For buckeye carp what would u recommend for bait I've tried rye crisp but I've only seem to be able to catch one that lol I've been getting big on carp lately but haven't been able to get them to bite and also another probably stupid question is do they bite at night or usually during the day


----------



## OrangeMilk (Oct 13, 2012)

Saw several large carp on the North end of Hoover in the shallows on Monday evening, then the rains came and I saw nothing.


----------



## BlueBass (Oct 9, 2014)

I was out Sunday afternoon 5/3 on Hoover in the twin bridges area cove and caught this carp on a jig and minnow??? Was not a snag as it was right on the mouth. I figure I must have tossed it in a spawning bed as I've never heard of them going for a minnow
Sorry getting an error trying to post a photo 
Anyway a 3-4 lb Carp.


----------



## Harnack22 (Nov 17, 2014)

Carp do not have spawning beds!! If they did, there would not be room in an entire lake for each female to have her own nest. They spawn by flopping on the surface and tangling themselves with each other. It is a very brash sight to see! You we see this weekend! I went to the O ' shaugnessy after work yesterday and it looks like they are ready to get started there. Maybe Saturday for Alum depending on water temps.


----------



## ShoreFshrman (Sep 25, 2014)

Saw quite a few of those today at the south end of Hoover, looked to be spawning the way they were chasing each other. Also saw a couple of gar that looked in the spawning mood


----------



## mrgberry2 (Apr 9, 2013)

ShoreFshrman said:


> Saw quite a few of those today at the south end of Hoover, looked to be spawning the way they were chasing each other. Also saw a couple of gar that looked in the spawning mood


Was up North and saw Gar in schools of 3-4 running through the shallows. Good luck


----------



## reyangelo (May 28, 2014)

mrgberry2 said:


> Was up North and saw Gar in schools of 3-4 running through the shallows. Good luck


Very nice. I will be traveling and unable to fish til Wednesday, but would like to try catching a gar one day. Same like Carp, heard they are good tablefare smoked. Never tried either but may one day if an experienced person i know prepares it or I learn how


----------



## Harnack22 (Nov 17, 2014)

Thank you everyone for your responses!! It sounds to me like they are just getting started then.
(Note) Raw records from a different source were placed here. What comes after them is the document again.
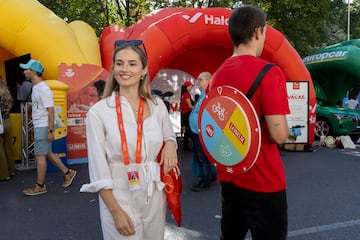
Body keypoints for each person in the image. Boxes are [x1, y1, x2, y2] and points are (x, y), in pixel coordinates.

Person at [80, 41, 178, 240]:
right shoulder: (99, 112)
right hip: (118, 194)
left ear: (143, 71)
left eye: (132, 64)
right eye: (119, 63)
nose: (125, 69)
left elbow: (170, 135)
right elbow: (98, 170)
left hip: (154, 192)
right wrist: (116, 212)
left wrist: (170, 144)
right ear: (113, 68)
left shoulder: (157, 104)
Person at [208, 6, 290, 240]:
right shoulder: (269, 72)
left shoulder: (216, 76)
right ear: (257, 32)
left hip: (230, 177)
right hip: (265, 181)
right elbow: (279, 134)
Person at [20, 59, 77, 196]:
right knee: (47, 153)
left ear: (33, 72)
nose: (24, 72)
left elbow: (51, 110)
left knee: (40, 156)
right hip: (42, 125)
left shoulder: (43, 88)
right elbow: (43, 107)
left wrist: (50, 131)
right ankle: (68, 173)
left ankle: (40, 186)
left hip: (43, 127)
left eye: (26, 69)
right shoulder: (37, 88)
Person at [189, 71, 217, 191]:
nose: (197, 82)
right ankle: (208, 176)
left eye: (200, 80)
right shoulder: (203, 95)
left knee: (203, 157)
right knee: (202, 156)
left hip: (202, 133)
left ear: (208, 80)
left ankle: (205, 181)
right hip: (198, 132)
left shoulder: (209, 95)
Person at [0, 80, 15, 180]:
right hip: (8, 122)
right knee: (8, 147)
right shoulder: (8, 97)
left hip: (1, 123)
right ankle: (11, 170)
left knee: (0, 150)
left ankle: (4, 174)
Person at [180, 81, 194, 150]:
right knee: (188, 130)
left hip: (185, 114)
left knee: (187, 130)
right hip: (187, 114)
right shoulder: (186, 94)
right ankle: (186, 146)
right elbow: (190, 106)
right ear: (187, 87)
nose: (191, 88)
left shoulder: (183, 94)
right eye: (191, 86)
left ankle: (185, 145)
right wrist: (198, 108)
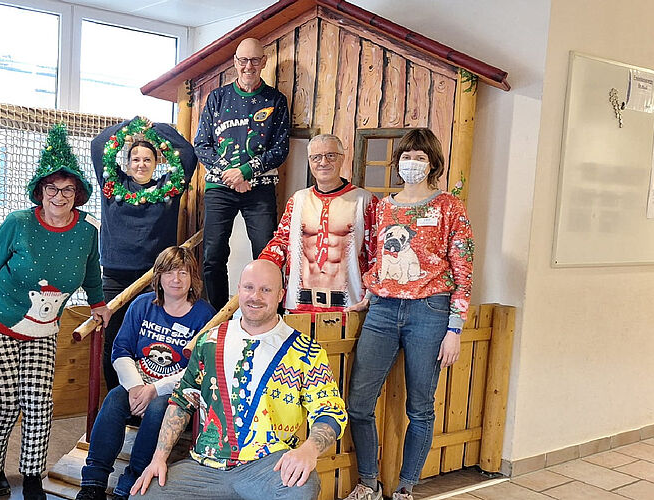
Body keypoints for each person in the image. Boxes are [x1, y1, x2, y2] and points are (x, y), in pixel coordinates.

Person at [0, 123, 112, 499]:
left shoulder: (88, 231)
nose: (59, 196)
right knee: (8, 403)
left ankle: (31, 477)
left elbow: (92, 271)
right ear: (40, 191)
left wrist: (98, 303)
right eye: (52, 188)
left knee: (40, 403)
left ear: (78, 193)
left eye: (67, 189)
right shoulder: (19, 223)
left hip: (43, 330)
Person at [131, 260, 347, 500]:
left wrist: (309, 450)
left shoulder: (306, 351)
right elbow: (182, 400)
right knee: (144, 496)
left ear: (280, 295)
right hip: (205, 467)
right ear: (239, 290)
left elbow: (330, 410)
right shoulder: (209, 341)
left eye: (266, 289)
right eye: (248, 288)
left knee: (301, 487)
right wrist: (158, 458)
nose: (255, 296)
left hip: (267, 468)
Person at [342, 128, 474, 500]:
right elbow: (376, 256)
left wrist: (455, 328)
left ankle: (405, 487)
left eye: (420, 157)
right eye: (406, 156)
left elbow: (463, 269)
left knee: (420, 406)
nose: (411, 163)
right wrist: (368, 293)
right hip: (382, 310)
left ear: (433, 163)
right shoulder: (383, 206)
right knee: (359, 404)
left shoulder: (449, 206)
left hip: (430, 311)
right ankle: (368, 482)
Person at [76, 246, 215, 500]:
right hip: (139, 381)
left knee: (159, 407)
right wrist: (135, 387)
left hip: (176, 390)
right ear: (158, 277)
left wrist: (155, 389)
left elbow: (197, 368)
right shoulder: (142, 305)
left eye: (183, 273)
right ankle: (93, 482)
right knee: (113, 400)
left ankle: (132, 482)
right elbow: (121, 349)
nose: (176, 279)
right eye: (169, 272)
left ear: (193, 278)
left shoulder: (205, 315)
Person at [90, 116, 198, 391]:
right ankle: (119, 396)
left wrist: (154, 128)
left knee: (151, 341)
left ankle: (147, 395)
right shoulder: (112, 185)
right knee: (115, 340)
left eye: (147, 159)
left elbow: (187, 154)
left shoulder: (169, 189)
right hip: (115, 277)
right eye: (135, 159)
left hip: (155, 278)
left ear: (156, 163)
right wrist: (132, 124)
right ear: (127, 163)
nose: (141, 164)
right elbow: (98, 144)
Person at [194, 37, 292, 310]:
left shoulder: (276, 100)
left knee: (267, 254)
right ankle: (217, 315)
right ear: (235, 62)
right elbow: (201, 145)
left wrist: (247, 172)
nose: (248, 66)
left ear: (264, 62)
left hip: (260, 188)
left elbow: (280, 149)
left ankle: (269, 313)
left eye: (254, 60)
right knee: (213, 254)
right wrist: (231, 174)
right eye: (243, 60)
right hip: (219, 187)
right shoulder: (217, 98)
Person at [260, 134, 378, 313]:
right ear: (310, 161)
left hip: (349, 307)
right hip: (299, 306)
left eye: (330, 155)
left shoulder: (365, 201)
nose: (323, 162)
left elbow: (377, 255)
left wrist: (370, 296)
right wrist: (262, 267)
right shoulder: (297, 200)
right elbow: (281, 242)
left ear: (342, 158)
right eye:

Cause they will be all over the surface making crazy commotion in the shallows when they start full boar. They only spawn 3 days and they are done... Any updates on Alum??


----------



## bassin mickey (Apr 22, 2004)

Harnack22 said:


> No problem! Let me know if you see them rolling later this week if you go out! "The commons". Thanks


I just fished the north end of Hoover (Thursday 5/7)
Carp are thrashing around right on the bank. There are hundreds of them.
Water temp this afternoon was 80.


----------



## Harnack22 (Nov 17, 2014)

Finally!! Yes, good to hear! Is there any shore shooting available??


----------



## T-180 (Oct 18, 2005)

Be careful bowfishing at Hoover & O'Shay ; both are extremely limited where you are allowed to shoot. Hoover is above the first bridge below Galena (forget name) & O'Shay is above Rt42. Not hardly any room on O'Shay nut adequate on Hoover.


----------



## ripalip (Oct 21, 2014)

Definite spawning at Hoover yesterday. North of Cheshire.


----------



## Harnack22 (Nov 17, 2014)

Are you talking about Alum? Or is there a chesire on hoover too?


----------



## polebender (Oct 29, 2011)

The carp were rolling on the banks at Alum today.


----------